* AIM OF THE TASK
The full listing should be duplicated word for word.

━━━━━━━━

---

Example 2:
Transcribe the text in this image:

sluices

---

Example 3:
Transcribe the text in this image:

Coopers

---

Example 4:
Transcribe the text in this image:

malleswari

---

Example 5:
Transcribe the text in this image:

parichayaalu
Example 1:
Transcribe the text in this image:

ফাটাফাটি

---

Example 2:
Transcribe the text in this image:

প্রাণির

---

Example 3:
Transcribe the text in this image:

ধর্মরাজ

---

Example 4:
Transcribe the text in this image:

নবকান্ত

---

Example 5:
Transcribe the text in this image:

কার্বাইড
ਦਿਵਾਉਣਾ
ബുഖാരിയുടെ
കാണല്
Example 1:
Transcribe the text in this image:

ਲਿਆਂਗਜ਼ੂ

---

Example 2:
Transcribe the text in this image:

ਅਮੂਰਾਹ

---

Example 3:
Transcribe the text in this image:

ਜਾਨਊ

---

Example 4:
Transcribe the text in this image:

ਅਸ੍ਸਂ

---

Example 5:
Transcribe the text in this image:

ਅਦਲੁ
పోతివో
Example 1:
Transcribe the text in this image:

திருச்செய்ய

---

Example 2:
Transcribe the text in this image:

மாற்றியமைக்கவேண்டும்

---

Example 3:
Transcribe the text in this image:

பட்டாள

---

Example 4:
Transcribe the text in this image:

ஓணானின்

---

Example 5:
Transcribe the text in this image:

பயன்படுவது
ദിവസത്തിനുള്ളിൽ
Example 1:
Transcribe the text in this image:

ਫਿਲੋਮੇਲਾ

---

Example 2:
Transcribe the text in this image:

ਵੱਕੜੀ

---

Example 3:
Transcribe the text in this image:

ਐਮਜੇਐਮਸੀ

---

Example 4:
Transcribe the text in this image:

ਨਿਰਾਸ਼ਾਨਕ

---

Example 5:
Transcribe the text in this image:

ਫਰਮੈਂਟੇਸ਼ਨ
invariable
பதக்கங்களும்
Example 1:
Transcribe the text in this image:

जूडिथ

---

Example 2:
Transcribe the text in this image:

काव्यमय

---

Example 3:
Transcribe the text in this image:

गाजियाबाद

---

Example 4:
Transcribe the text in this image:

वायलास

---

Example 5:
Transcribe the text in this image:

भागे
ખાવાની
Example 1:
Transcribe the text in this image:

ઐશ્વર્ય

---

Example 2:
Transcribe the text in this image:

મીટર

━━━━━━━━

* THE COMPLETED TASK
---

Example 2:
Transcribe the text in this image:

sluices

---

Example 3:
Transcribe the text in this image:

Coopers

---

Example 4:
Transcribe the text in this image:

malleswari

---

Example 5:
Transcribe the text in this image:

parichayaalu
Example 1:
Transcribe the text in this image:

ফাটাফাটি

---

Example 2:
Transcribe the text in this image:

প্রাণির

---

Example 3:
Transcribe the text in this image:

ধর্মরাজ

---

Example 4:
Transcribe the text in this image:

নবকান্ত

---

Example 5:
Transcribe the text in this image:

কার্বাইড
ਦਿਵਾਉਣਾ
ബുഖാരിയുടെ
കാണല്
Example 1:
Transcribe the text in this image:

ਲਿਆਂਗਜ਼ੂ

---

Example 2:
Transcribe the text in this image:

ਅਮੂਰਾਹ

---

Example 3:
Transcribe the text in this image:

ਜਾਨਊ

---

Example 4:
Transcribe the text in this image:

ਅਸ੍ਸਂ

---

Example 5:
Transcribe the text in this image:

ਅਦਲੁ
పోతివో
Example 1:
Transcribe the text in this image:

திருச்செய்ய

---

Example 2:
Transcribe the text in this image:

மாற்றியமைக்கவேண்டும்

---

Example 3:
Transcribe the text in this image:

பட்டாள

---

Example 4:
Transcribe the text in this image:

ஓணானின்

---

Example 5:
Transcribe the text in this image:

பயன்படுவது
ദിവസത്തിനുള്ളിൽ
Example 1:
Transcribe the text in this image:

ਫਿਲੋਮੇਲਾ

---

Example 2:
Transcribe the text in this image:

ਵੱਕੜੀ

---

Example 3:
Transcribe the text in this image:

ਐਮਜੇਐਮਸੀ

---

Example 4:
Transcribe the text in this image:

ਨਿਰਾਸ਼ਾਨਕ

---

Example 5:
Transcribe the text in this image:

ਫਰਮੈਂਟੇਸ਼ਨ
invariable
பதக்கங்களும்
Example 1:
Transcribe the text in this image:

जूडिथ

---

Example 2:
Transcribe the text in this image:

काव्यमय

---

Example 3:
Transcribe the text in this image:

गाजियाबाद

---

Example 4:
Transcribe the text in this image:

वायलास

---

Example 5:
Transcribe the text in this image:

भागे
ખાવાની
Example 1:
Transcribe the text in this image:

ઐશ્વર્ય

---

Example 2:
Transcribe the text in this image:

મીટર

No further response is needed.